GE Dividend In Focus as Investors Await New Strategy

For General Electric Co. shareholders, the wait will soon be over.

John Flannery, GE's new chief executive officer, on Monday is expected to reveal his strategy for the struggling conglomerate. Investors and analysts are bracing themselves for a broad rethinking of how the company operates, including shedding business units, a potential dividend cut, and layoffs among GE's nearly 300,000-person workforce.

"It really has to be a wholesale overhaul of the business model," said Deane Dray, an analyst at RBC Capital Markets. "The market is looking for a definitive action."

"We are looking forward to updating investors at our analyst meeting on Monday," a GE spokeswoman said.

GE shares are down 37% this year, reaching lows not seen since 2012, while the S&P 500 has risen 15%. GE's stock is down 22% since mid-July, when the company told investors to wait nearly four months for Mr. Flannery to complete his review of the business.

A dividend cut is widely expected. The company has paid one since 1899 and last cut it in 2009, during the depths of the financial crisis. Its previous dividend cut was during the Great Depression.

When he was named CEO in June, Mr. Flannery said the dividend was safe but warned in October that his thinking had evolved during his review. His predecessor Jeff Immelt described the 2009 dividend cut as the worst day of his tenure as CEO, coming just weeks after he reassured investors that he wouldn't make such a move.

This time around, a dividend cut is on the table because of the company's own performance rather than because of a weak economy.

Mr. Immelt reinvented GE after inheriting it from Jack Welch, moving it into new businesses while exiting struggling ones, but many observers now see sprawl and a need to streamline operations. Mr. Immelt sold multiple businesses such as media, appliances and financial services, but also made ill-timed bets on the oil-and-gas industry.

According to people familiar with Mr. Flannery's internal review, nothing is being ruled out, including a breakup of the company.

GE's restructuring may help explain a change to the dividend, as the company could struggle to produce enough cash to cover a payout that exceeds $8 billion a year.

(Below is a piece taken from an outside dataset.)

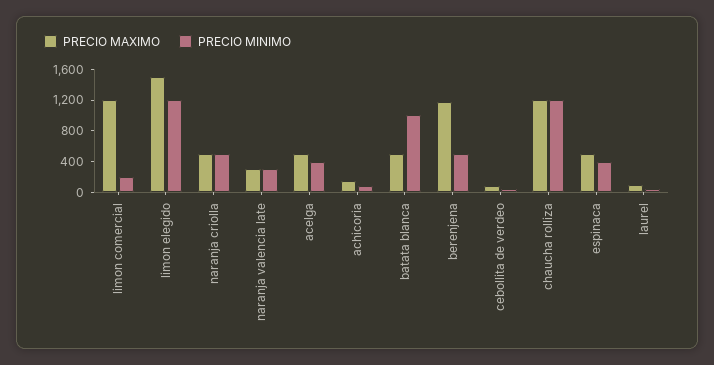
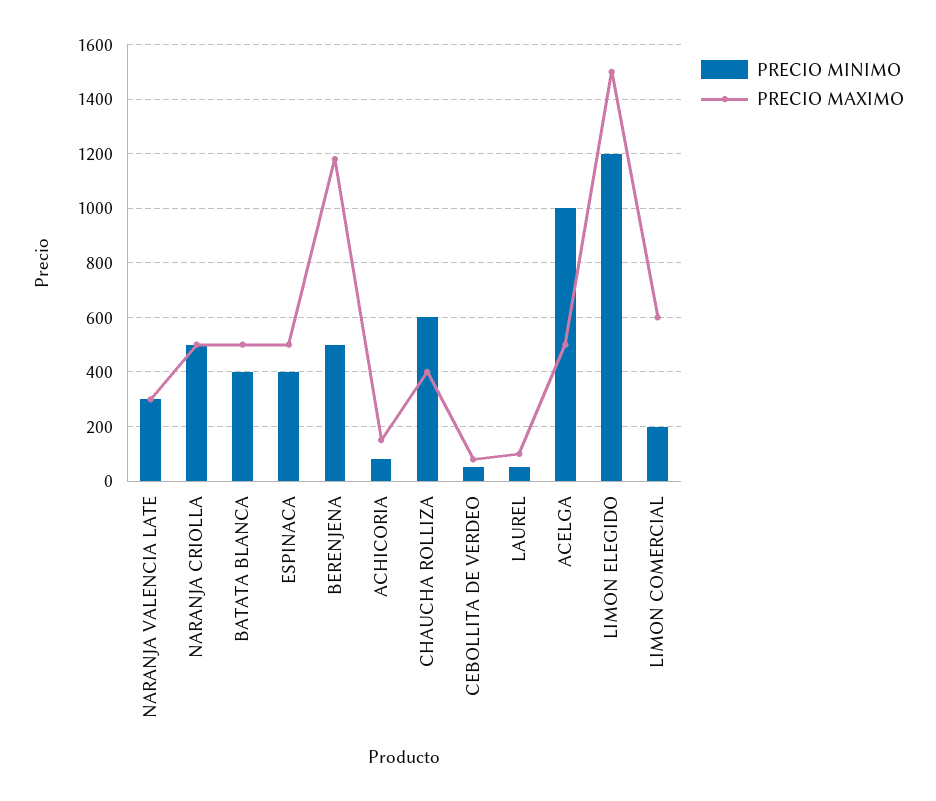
PRECIO MAXIMO, limon comercial: 1200 -> 600
PRECIO MINIMO, acelga: 400 -> 1000
PRECIO MINIMO, batata blanca: 1000 -> 400
PRECIO MAXIMO, chaucha rolliza: 1200 -> 400
PRECIO MINIMO, chaucha rolliza: 1200 -> 600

"If you make all kinds of portfolio moves and divestitures, you are changing the earnings basis of the company," said RBC's Mr. Dray.

Mr. Flannery hasn't been waiting for the investor meeting to make major moves. He has already delayed the completion of GE's new headquarters in Boston, grounded its corporate jet fleet and announced plans for layoffs and research-center closures.

The company is looking to exit its railroad business, one of its oldest, along with its health-care information-technology business, part of its plans to divest more than $20 billion of assets in the next two years.

Mr. Flannery has been shaking up GE's management ranks, replacing Chief Financial Officer Jeff Bornstein with Jamie Miller, who will be in the spotlight on Monday. Mr. Flannery is looking at the makeup of the company's board and last month gave activist Trian Fund Management a seat.

Mr. Flannery "is sure taking out bolt-cutters to almost every aspect of GE," said Nicholas Heymann of William Blair & Co.

Unlike most other analysts, Mr. Heymann doesn't see the dividend cut as a foregone conclusion. "At GE currently there are not a lot of things that are end-of-the-world grim," he said.

Mr. Dray, however, believes the market has already priced in a dividend cut, based on GE's current stock price. Another analyst, Deutsche Bank's John Inch, also expects a cut but scoffed at the idea of GE breaking up or spinning off major divisions like GE Power.

"In our view, this is not possible," Mr. Inch said, noting that the company has $136 billion in debt on its balance sheet. "GE has to maintain cash flow to backstop and guarantee its bonds as well as other substantial GE Capital liabilities such as insurance."